Overall it was a very good learning experience, and it was good to go over concepts I saw previously in Andrej's Z2H course but with a different perspective and different constructions of the neural nets. I think I have a better understanding now of working out the matrix sizes feeding into the different layers forward and back.
Something I thought of recently: I always need a foundational base to come back to, something simple and solid, that when things start to feel complicated, I can fall back on that. Like for neural network programming, I'm thinking it's matrices of numbers. That is what is being manipulated at the end of the day.
A thought I had today: Is there a gap in applying AI solutions to spatial data? Like geotechnical data, GIS data, etc. It seems if I want to make a impact with my application to tech companies working in AI, I need to build something on my own that I can show and talk about and perhaps blog post about. So as I'm working through the rest of the Deep Learning Specialization courses and the rest of Andrej's Z2H videos and exercises, I need to be continually thinking about things I could build with my knew knowledge and toolkit. I have some ideas for useful apps, but not something specifically leveraging neural nets yet. I'll continue to think about it.
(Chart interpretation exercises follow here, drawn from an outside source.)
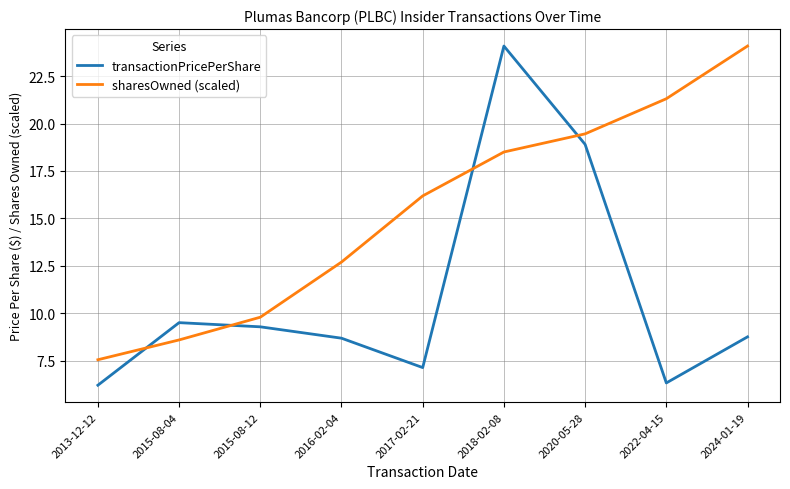

Is the value of sharesOwned (scaled) at 2015-08-12 greater than the value of transactionPricePerShare at 2016-02-04?

Yes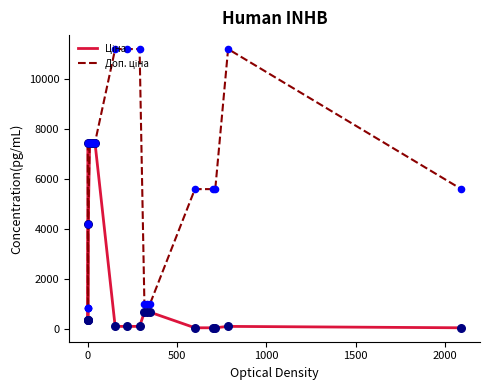

What are all the series names shown in the legend?

Ціна, Доп. ціна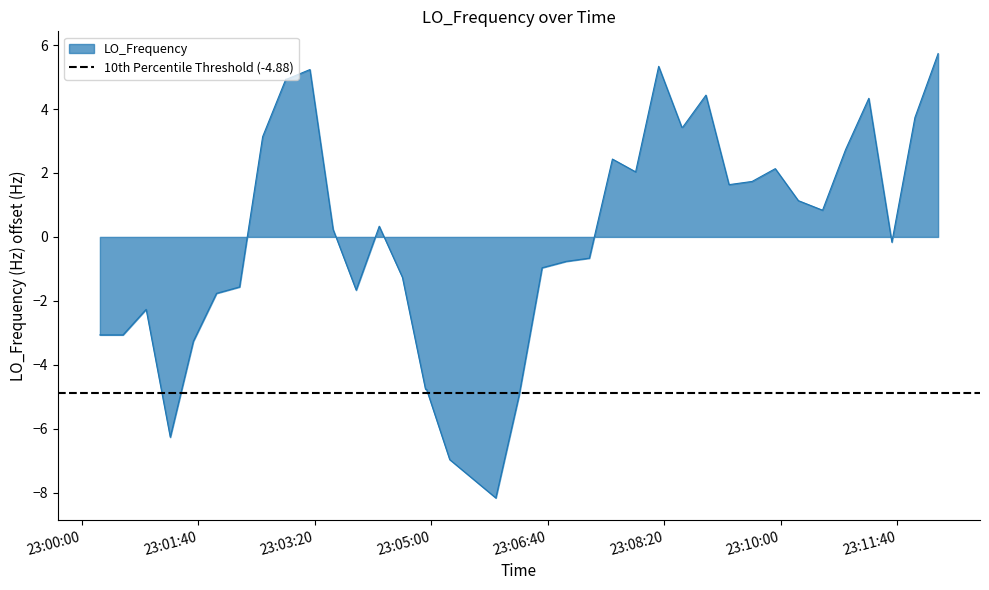

What is the minimum value for LO_Frequency?

-8.2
I am now working through Course 2, Week 1.
Some notes from the second graded programming assignment:
- The value of 𝜆 is a hyperparameter that you can tune using a dev set
- L2 regularization makes your decision boundary smoother, if 𝜆 is too large, it is also possible to "oversmooth", resulting in a model with high bias
I remember Andrej said this regularization is like applying a pressure to the weights to be closer to 0.
I also learned about dropout which is cool, as another regularization technique. That's a new one that I didn't learn the details of in the Z2H series (yet anyways).
From the graded programming assignment Jupyter Notebook:
When you shut some neurons down, you actually modify your model. The idea behind drop-out is that at each iteration, you train a different model that uses only a subset of your neurons. With dropout, your neurons thus become less sensitive to the activation of one other specific neuron, because that other neuron might be shut down at any time.